As well as the millions of Australians still waiting for a vaccine, children are now set to be added to the queue.
They’re not the only ones — there’s also been other changes for pregnant women.
Here’s the latest on who can get what vaccine, and when.
12 to 15-year-olds
Australia’s medical regulator, the Therapeutic Goods Administration (TGA), approved the use of Pfizer’s vaccine in 12 to 15-year-olds yesterday, but the vaccine still can’t be used in that age group just yet.
It’s up to the country’s expert group on vaccines, the Australian Technical Advisory Group on Immunisation (ATAGI), to give it the final tick of approval.
At the moment, ATAGI is considering whether to give Pfizer to younger children that have other medical conditions.
Health Minister Greg Hunt said it could be approved for that particular group within weeks, and potentially mean jabs in arms from early August.
“So the same as other people with underlying medical conditions given immediate access to Pfizer, and if that is the case we will do that.”
While the Health Minister suggested a potential start date, ATAGI has indicated lack of supply could push back the timeline.
So what about healthy 12 to 15-year-olds?
They’re expected to have access to the Pfizer vaccine later this year if ATAGI approves it.
“[ATAGI] will look at international evidence over the course of the period, most probably reaching a decision in the mid to late August period,” Minister Hunt said.
Schools will be asked to help with the vaccine rollout for children, as well as GPs.

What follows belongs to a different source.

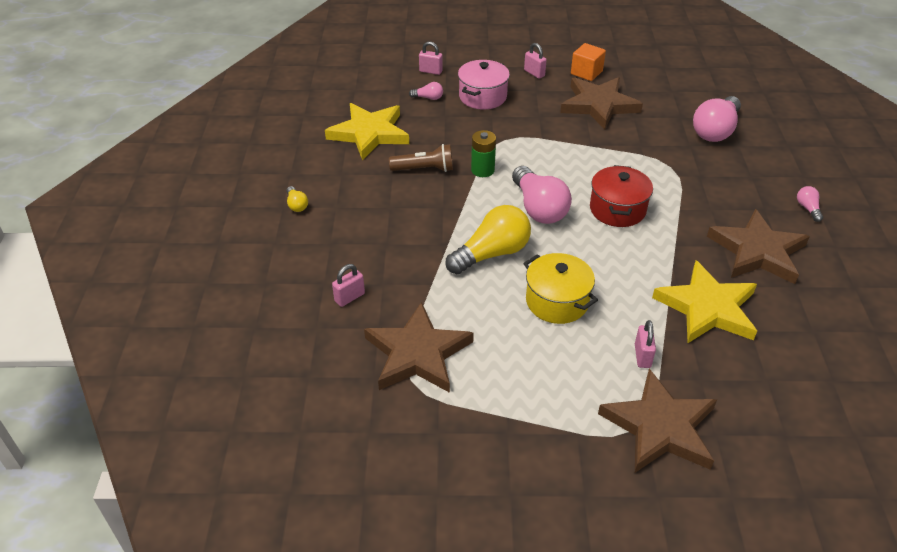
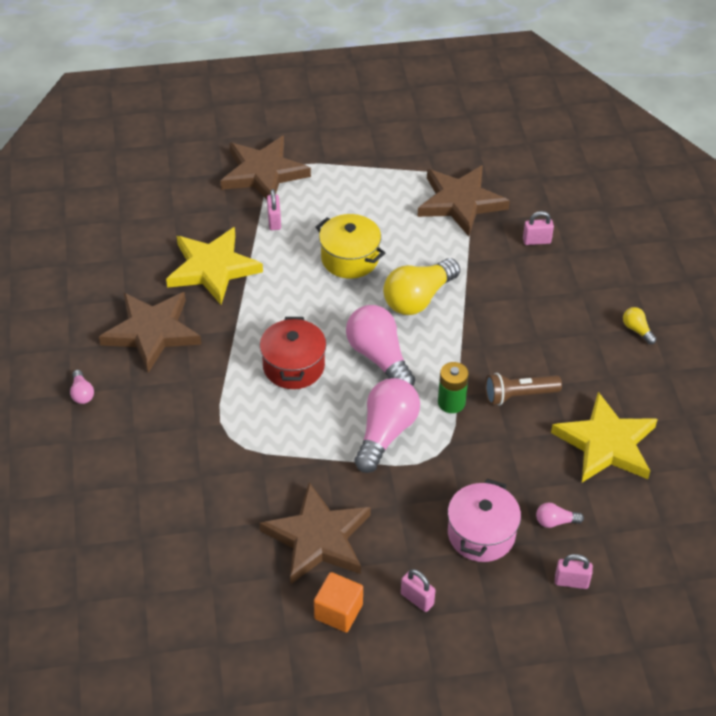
camera: 170 degrees right, 5 degrees up
(349, 297) = (536, 241): pink padlock -> pink padlock turned 45 degrees clockwise
(715, 131) = (163, 507): pink light bulb -> pink light bulb (386, 433)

Younger Australians are likely to get access to the Pfizer vaccine in late September or early October, however no decision has been made on whether a specific age group will get it at that time.
Until now, the rollout has been opening up to Australians gradually.
Federal Health Minister Greg Hunt said they’re looking at whether to open it up to everyone under the age of 40 from late September, or just initially to those between 30 to 39.
Some jurisdictions have already gone their own way and are not waiting for the national guidelines to change.
Pregnant women are now considered a priority group in the vaccine rollout and have been moved to phase 1B.
At the beginning of the vaccine rollout the advice was that women who were pregnant and at a high risk of catching COVID-19, or who had medical conditions that might them more vulnerable to the disease, should consider getting vaccinated.
In June, ATAGI updated its recommendation, saying that pregnant women should be offered Pfizer’s jab at any stage of their pregnancy.
However, women under the age of 40 in many states were not eligible under the current national guidelines.
But on Friday, ATAGI confirmed that pregnant women have now been added to phase 1B, with information being sent to GPs saying the change was effective immediately.
It means that pregnant women, no matter their age, can now get the Pfizer vaccine.
Aged care residents and staff
Despite being at the front of the queue, many aged care residents and staff are yet to receive their second dose.
According to the latest figures, 82 per cent of aged care residents are fully vaccinated.
National Cabinet recently agreed to make it mandatory for workers in aged care to receive at least their first dose by the middle of September.
On the current figures, 47 per cent of workers have received their initial jab and nearly 29 per cent are fully vaccinated.
Lieutenant General John James Frewen, the man in charge of the vaccine rollout task force, has confirmed the government wants to go further than the National Cabinet goal and have all workers fully vaccinated in less than two months.
“Aged care workers is one of our top priorities inside the task force right now and we have developed a very specific plan to ensure that we get all aged care workers fully vaccinated by mid-September,” he said.